_Required action_
Consider the records below. How many of their lines include the word "taskList"? State the number and nothing else.

_Task inputs_
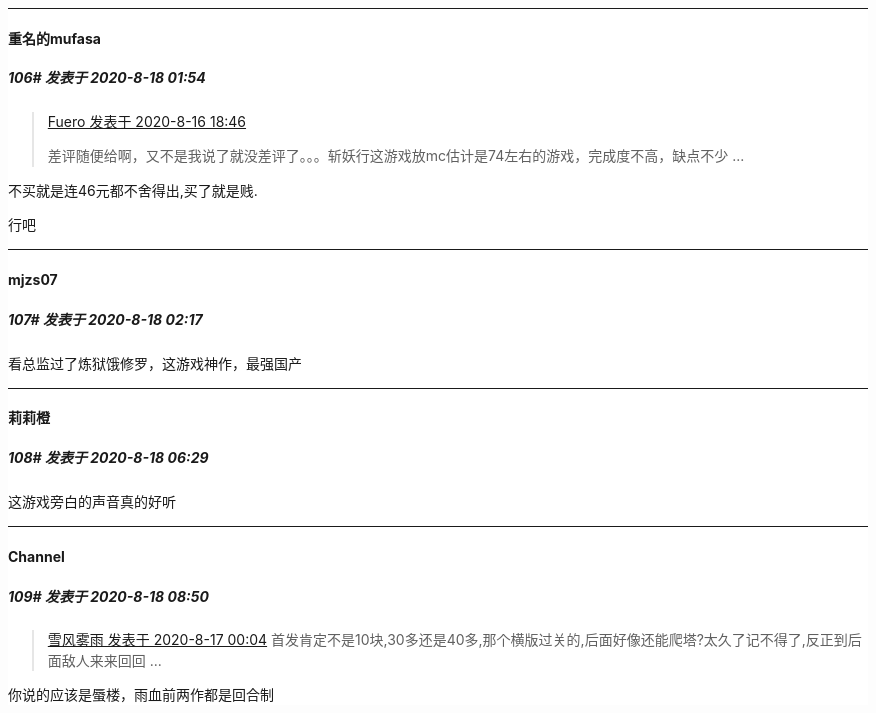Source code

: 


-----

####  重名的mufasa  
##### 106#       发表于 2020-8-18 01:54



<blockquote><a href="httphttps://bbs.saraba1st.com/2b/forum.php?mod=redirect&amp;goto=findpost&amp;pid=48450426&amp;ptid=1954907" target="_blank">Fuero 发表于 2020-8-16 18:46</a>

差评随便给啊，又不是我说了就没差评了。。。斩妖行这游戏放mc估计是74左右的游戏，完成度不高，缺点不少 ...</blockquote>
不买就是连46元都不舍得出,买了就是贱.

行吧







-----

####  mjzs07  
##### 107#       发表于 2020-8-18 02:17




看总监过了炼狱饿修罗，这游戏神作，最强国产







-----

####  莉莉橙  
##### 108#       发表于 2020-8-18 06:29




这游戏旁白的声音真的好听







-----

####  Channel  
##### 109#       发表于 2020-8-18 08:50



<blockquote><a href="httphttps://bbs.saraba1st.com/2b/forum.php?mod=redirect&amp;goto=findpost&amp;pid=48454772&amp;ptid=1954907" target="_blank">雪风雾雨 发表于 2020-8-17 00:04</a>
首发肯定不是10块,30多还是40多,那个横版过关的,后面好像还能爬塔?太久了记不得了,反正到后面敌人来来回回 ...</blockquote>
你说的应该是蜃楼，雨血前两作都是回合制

==

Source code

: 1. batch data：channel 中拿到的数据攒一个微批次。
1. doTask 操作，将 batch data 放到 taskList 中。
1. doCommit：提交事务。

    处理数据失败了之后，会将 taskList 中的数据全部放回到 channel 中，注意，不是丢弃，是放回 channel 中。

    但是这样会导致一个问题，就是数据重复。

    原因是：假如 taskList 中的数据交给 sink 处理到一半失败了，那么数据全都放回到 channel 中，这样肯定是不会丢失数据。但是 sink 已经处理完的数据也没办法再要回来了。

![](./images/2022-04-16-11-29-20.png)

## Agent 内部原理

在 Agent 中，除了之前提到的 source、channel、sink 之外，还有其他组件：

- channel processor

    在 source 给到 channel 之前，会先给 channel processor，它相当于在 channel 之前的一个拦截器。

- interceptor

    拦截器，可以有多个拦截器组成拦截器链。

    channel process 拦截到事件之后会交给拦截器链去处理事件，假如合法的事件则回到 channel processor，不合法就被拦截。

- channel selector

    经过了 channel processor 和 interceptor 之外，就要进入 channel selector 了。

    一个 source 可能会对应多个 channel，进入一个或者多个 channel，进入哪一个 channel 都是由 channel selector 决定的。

...

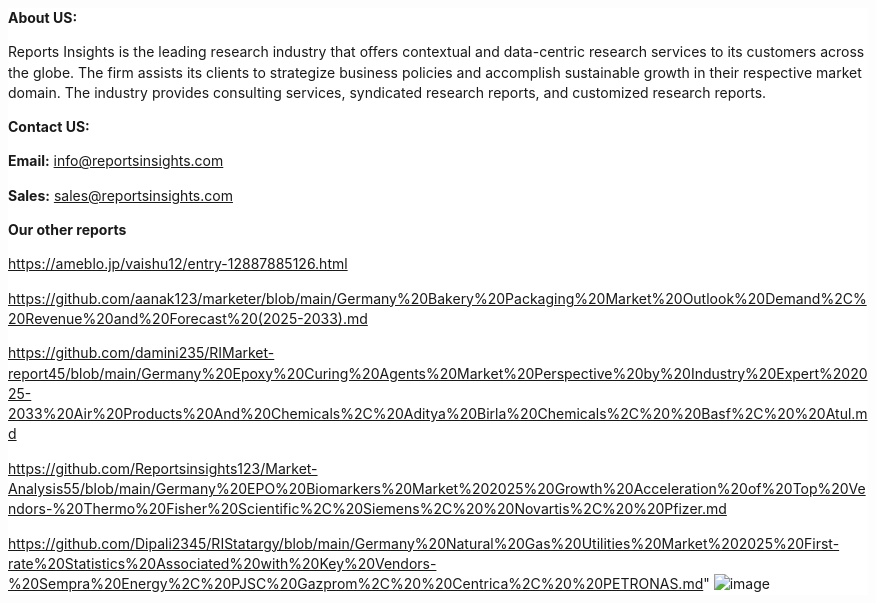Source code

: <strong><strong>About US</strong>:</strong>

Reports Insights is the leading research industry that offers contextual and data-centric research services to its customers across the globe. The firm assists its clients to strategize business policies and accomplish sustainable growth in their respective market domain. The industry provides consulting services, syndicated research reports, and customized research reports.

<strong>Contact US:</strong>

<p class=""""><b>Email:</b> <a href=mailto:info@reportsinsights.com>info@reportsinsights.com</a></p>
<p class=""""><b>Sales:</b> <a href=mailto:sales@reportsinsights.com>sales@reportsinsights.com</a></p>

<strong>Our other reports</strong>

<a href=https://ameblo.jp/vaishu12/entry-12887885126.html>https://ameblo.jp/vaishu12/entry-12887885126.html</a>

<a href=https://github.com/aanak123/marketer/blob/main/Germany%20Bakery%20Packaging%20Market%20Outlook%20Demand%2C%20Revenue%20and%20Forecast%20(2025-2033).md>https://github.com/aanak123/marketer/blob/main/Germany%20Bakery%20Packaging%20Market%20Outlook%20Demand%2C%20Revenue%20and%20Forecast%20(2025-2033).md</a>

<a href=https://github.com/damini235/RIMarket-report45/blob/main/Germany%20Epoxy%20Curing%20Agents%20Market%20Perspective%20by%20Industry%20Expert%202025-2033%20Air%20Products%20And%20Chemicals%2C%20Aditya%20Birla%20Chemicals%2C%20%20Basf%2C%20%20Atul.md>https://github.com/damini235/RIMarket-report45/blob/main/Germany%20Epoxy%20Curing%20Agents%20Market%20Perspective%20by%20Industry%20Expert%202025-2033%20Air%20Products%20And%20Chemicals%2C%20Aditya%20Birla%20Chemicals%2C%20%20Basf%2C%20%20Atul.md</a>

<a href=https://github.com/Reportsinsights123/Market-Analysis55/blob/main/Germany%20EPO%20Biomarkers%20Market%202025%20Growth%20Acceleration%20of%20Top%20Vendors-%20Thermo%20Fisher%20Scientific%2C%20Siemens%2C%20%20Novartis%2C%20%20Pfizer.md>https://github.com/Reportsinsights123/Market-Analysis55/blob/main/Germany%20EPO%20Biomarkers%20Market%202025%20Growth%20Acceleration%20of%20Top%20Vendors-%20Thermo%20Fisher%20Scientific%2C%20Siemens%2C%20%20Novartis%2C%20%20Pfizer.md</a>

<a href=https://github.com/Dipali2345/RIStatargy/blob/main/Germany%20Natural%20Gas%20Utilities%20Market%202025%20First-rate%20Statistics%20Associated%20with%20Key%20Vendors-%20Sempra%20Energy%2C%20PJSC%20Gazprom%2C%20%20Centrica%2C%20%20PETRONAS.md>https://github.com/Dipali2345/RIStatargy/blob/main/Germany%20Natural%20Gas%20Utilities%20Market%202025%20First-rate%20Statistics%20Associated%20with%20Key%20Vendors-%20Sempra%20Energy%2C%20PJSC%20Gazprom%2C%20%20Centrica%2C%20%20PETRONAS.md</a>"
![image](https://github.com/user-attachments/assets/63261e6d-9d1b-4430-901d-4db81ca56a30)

_Answer to the exercise_
3